Myth: Clouds are a mature landscape that will not change
Cloud is one of the fastest growing areas of IT spending across the industry But while studies show that 92% of the IT environment is already at least partially in the cloud, enterprise cloud adoption is at an early stage which will be a profound transformation for all enterprises. Far from a mature, stable landscape, cloud technology is constantly evolving.
A significant technological change in the cloud over the past decade has been the continuous, dramatic reduction in computing and infrastructure costs. It has also become easier to create development tools and use programming languages, which has allowed development tools to go beyond the single scope of IT experts, expanding into the rest of the organization.
Finally, as companies prioritize regaining control over the convenience of a single public cloud, technological cloud expertise in different fields has spread across different service vendors.
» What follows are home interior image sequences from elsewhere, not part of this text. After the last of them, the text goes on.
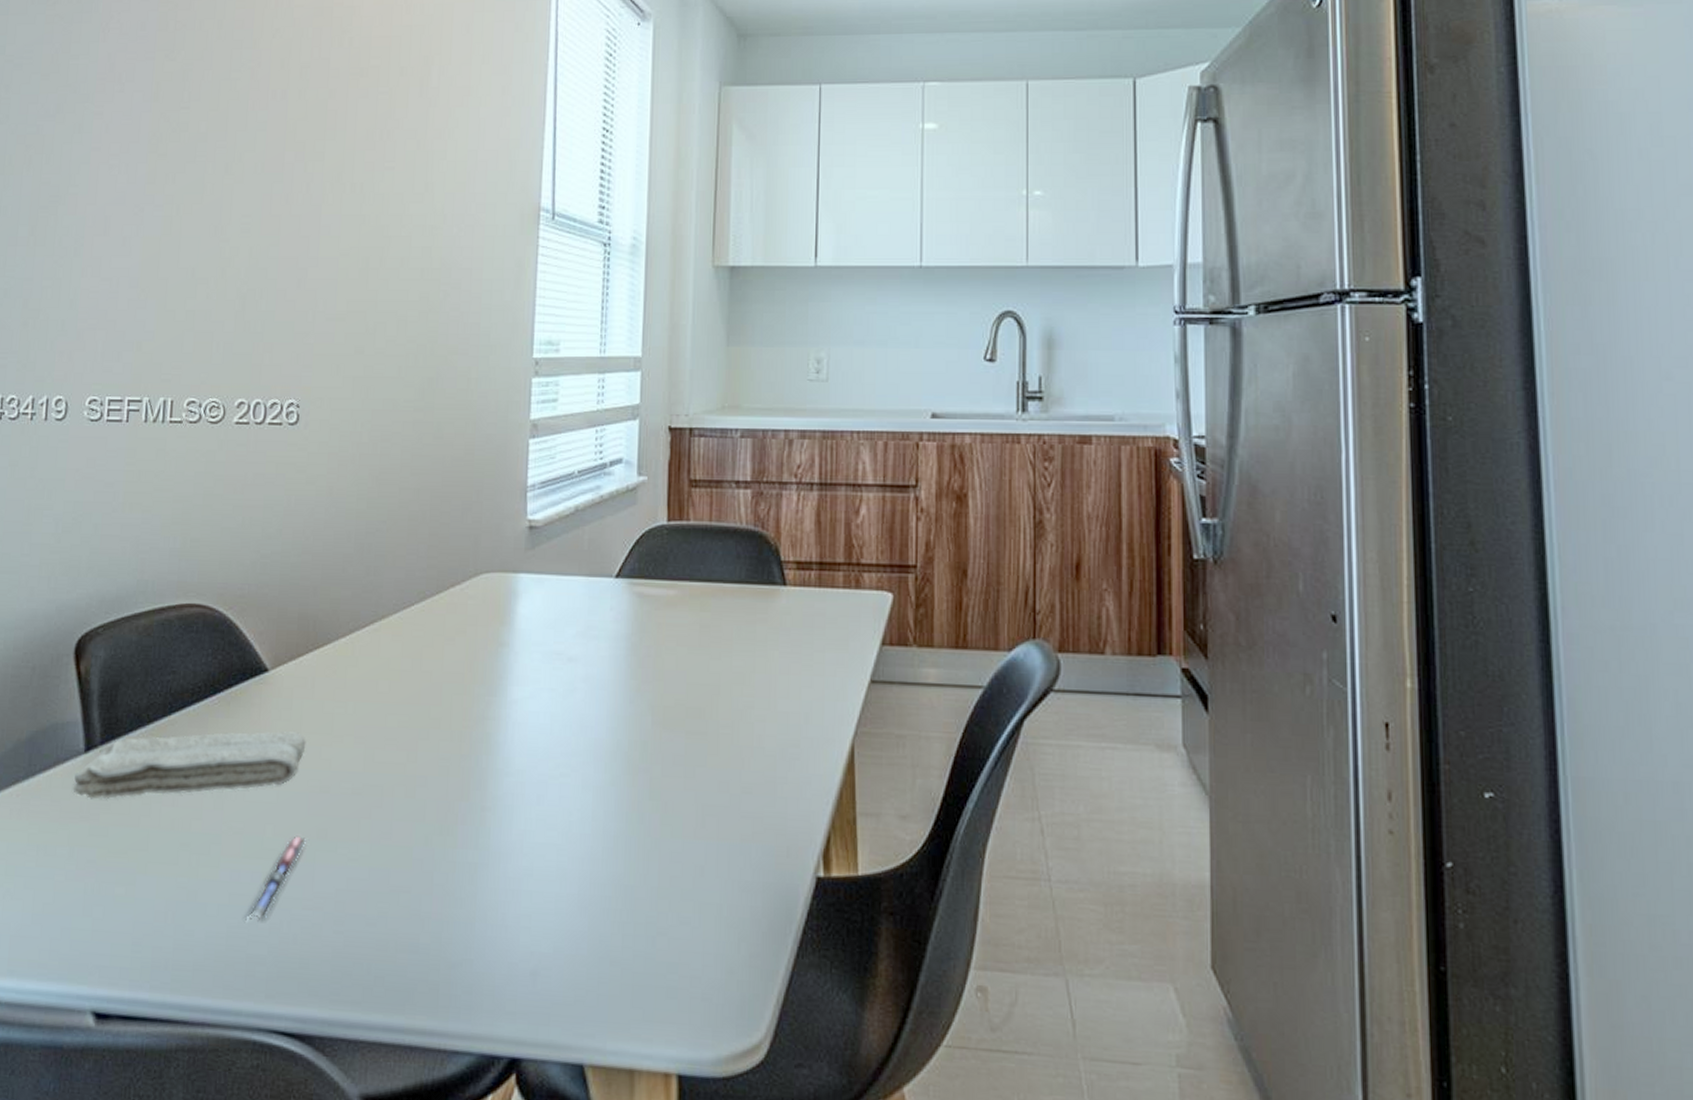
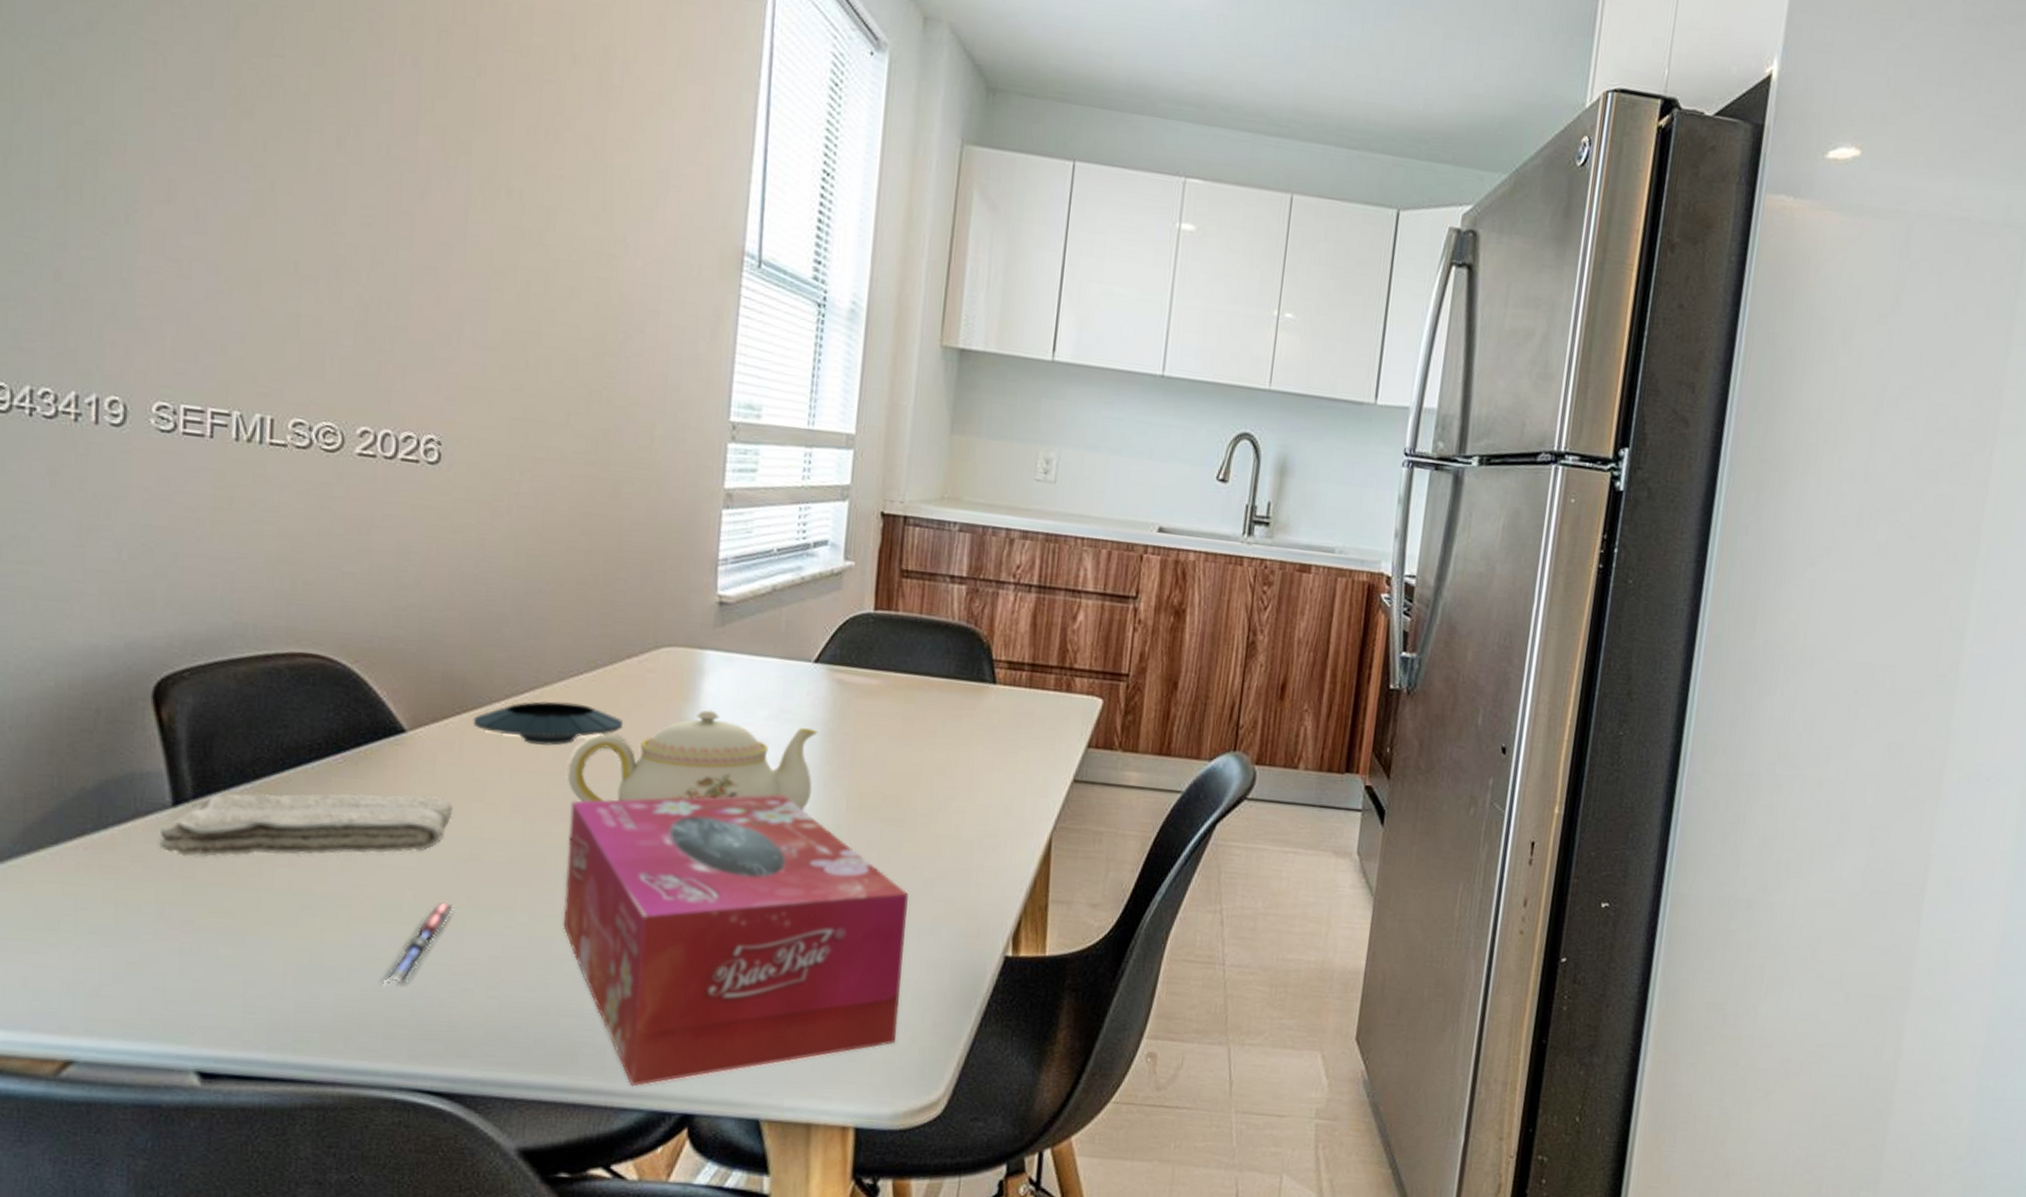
saucer: none [323,633,450,676] -> present [473,701,624,746]
tissue box: none [399,712,716,1027] -> present [563,794,908,1087]
teapot: none [401,631,621,730] -> present [567,709,817,811]

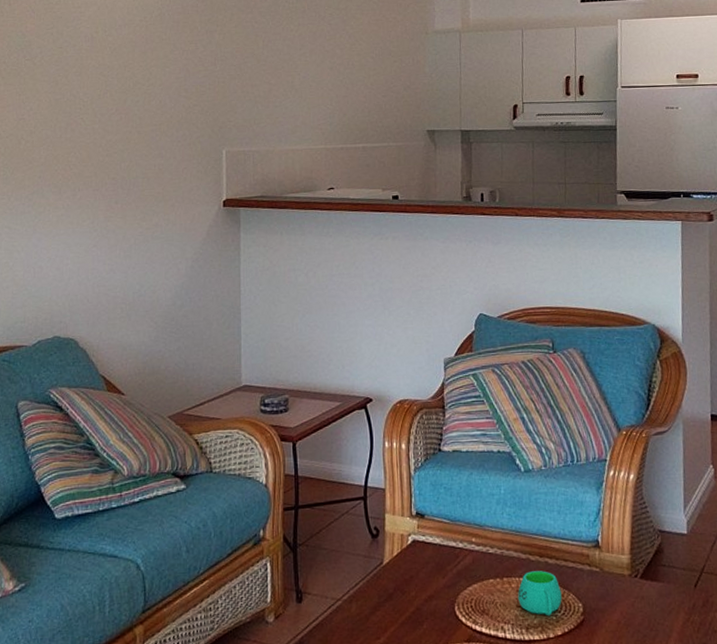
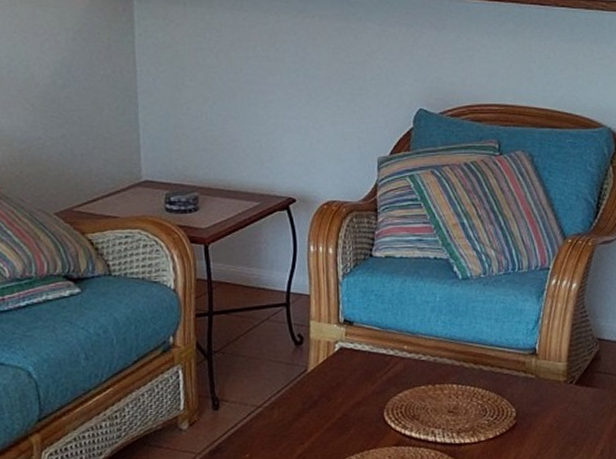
mug: present [518,571,562,616] -> none [450,377,495,421]

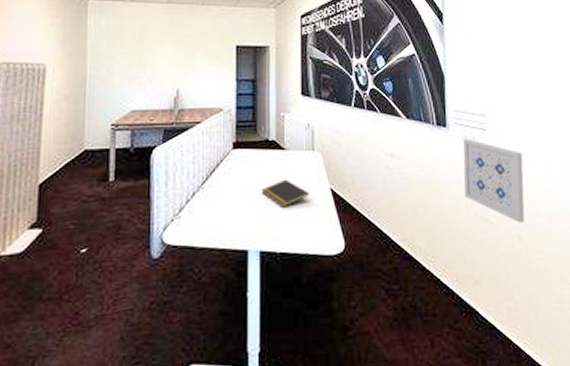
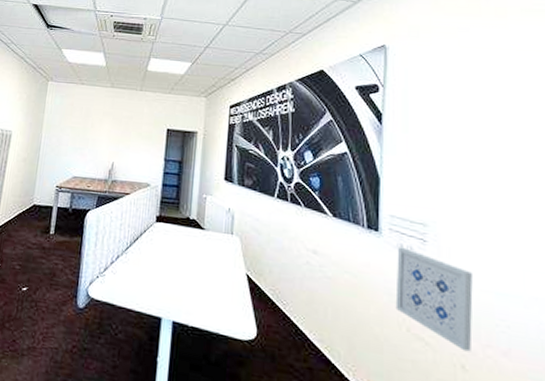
notepad: present [261,179,309,207] -> none [178,257,225,284]

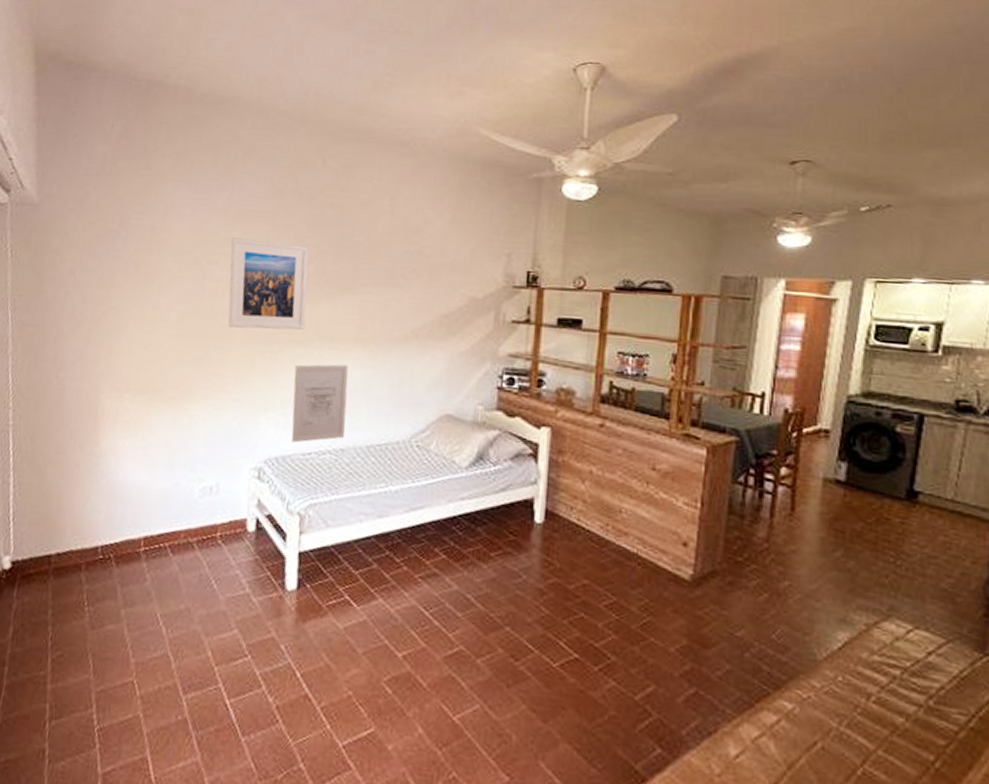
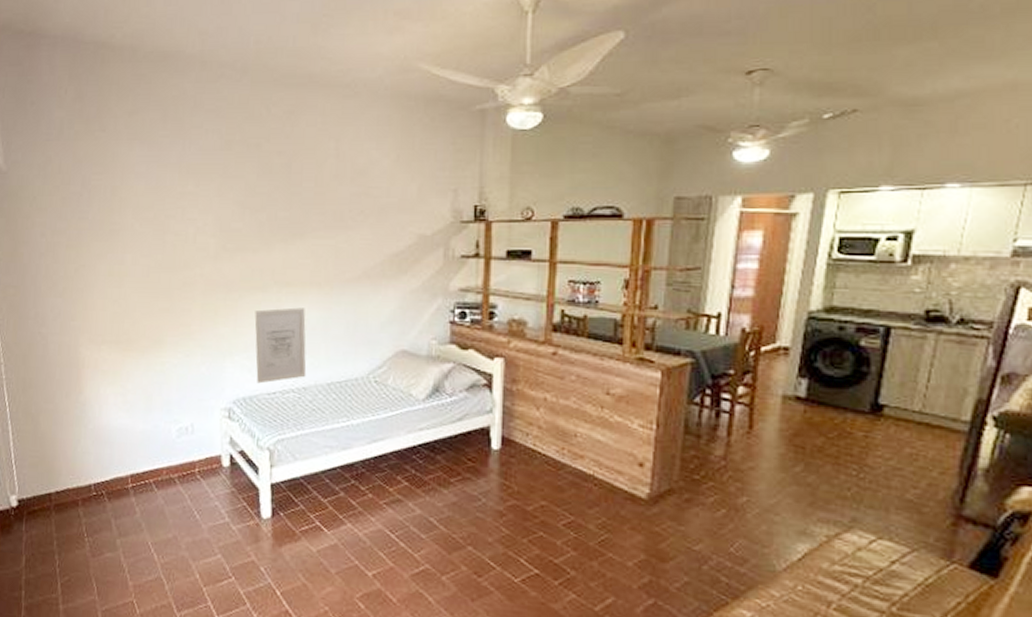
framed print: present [228,238,309,330] -> none [186,191,262,279]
These providers are becoming more creative with how to create a cloud service offer – such as a database as a service – that changes the definition of unbanded and managed services from a universal cloud infrastructure.
Evolution of clouds: A balancing act
Although there is talk of incredible growth and plenty of energy and clouds, it is still relatively early in the evolution of clouds. What is changing with the emergence of companies from the early stages of cloud acquisition is that companies want to recover high orders of control without going to a single cloud vendor. This is leading to a multi-cloud approach that includes traditional on-premises and more dynamic deployments in the public cloud: according to Gartner’s 2020 Cloud End-User Buying Behavior Study, 76% of respondents reported using multiple cloud providers.
New independent software vendors are stepping into this emerging, evolving landscape, resizing managed services to reflect customer demand and provide more expertise in specific cloud areas and open source platforms. Ultimately, as cloud services go through this unbundling process and move away from exclusive architectures, cloud strategy will become a balancing act between effort control and convenience. Companies need to think strategically about what services to use from major cloud vendors and what services independent cloud providers can offer with the necessary expertise.